PROVIDED TEXT -

Comparing the grammatical proficiency of ESL learners in the USA to that of learners in other countries

This notebook uses SAS to compare the grammatical proficiency of English learners in the United States to that of learners in other countries of the Anglosphere, such as the United Kingdom. The dataset came from three Boston-area professors (Joshua Hartshorne, from Boston College, Joshua Tenenbaum, from MIT, and Steven Pinker, from Harvard), who collected and analyzed data from more than 600,000 people who took an online English grammar quiz.

Reading the data:

In [83]:
/*Reading in the dataset*/
proc import datafile="English_grammar_learning/data.csv"

TO-DO ITEM A - From the ESL grammar notebook, set down word for word the passage starting with "Comparing the grammatical" and going on through "English grammar quiz.".
TO-DO ITEM B - Translate this sentence from the ESL grammar notebook into Spanish: "This notebook uses SAS to compare the grammatical proficiency of English learners in the United States to that of learners in other countries of the Anglosphere, such as the United Kingdom."
TO-DO ITEM C - According to the ESL grammar notebook, how many people took the online English grammar quiz?
The lines that come next have no connection to the ESL grammar notebook.

COLLECTED MATERIAL -
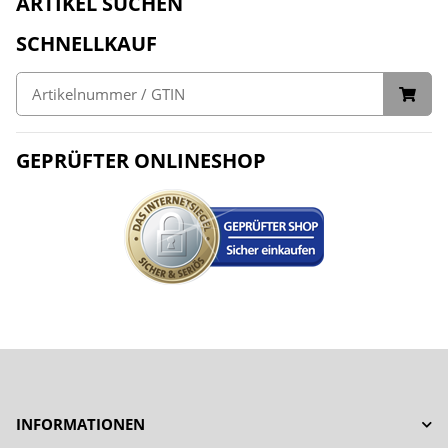
ARTIKEL SUCHEN
SCHNELLKAUF
GEPRÜFTER ONLINESHOP
INFORMATIONEN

RESPONSE BOX A -
Comparing the grammatical proficiency of ESL learners in the USA to that of learners in other countries

This notebook uses SAS to compare the grammatical proficiency of English learners in the United States to that of learners in other countries of the Anglosphere, such as the United Kingdom. The dataset came from three Boston-area professors (Joshua Hartshorne, from Boston College, Joshua Tenenbaum, from MIT, and Steven Pinker, from Harvard), who collected and analyzed data from more than 600,000 people who took an online English grammar quiz.

RESPONSE BOX B - Este cuaderno usa SAS para comparar la competencia gramatical de los estudiantes de inglés en los Estados Unidos con la de los estudiantes de otros países de la anglosfera, como el Reino Unido.

RESPONSE BOX C - More than 600,000 people.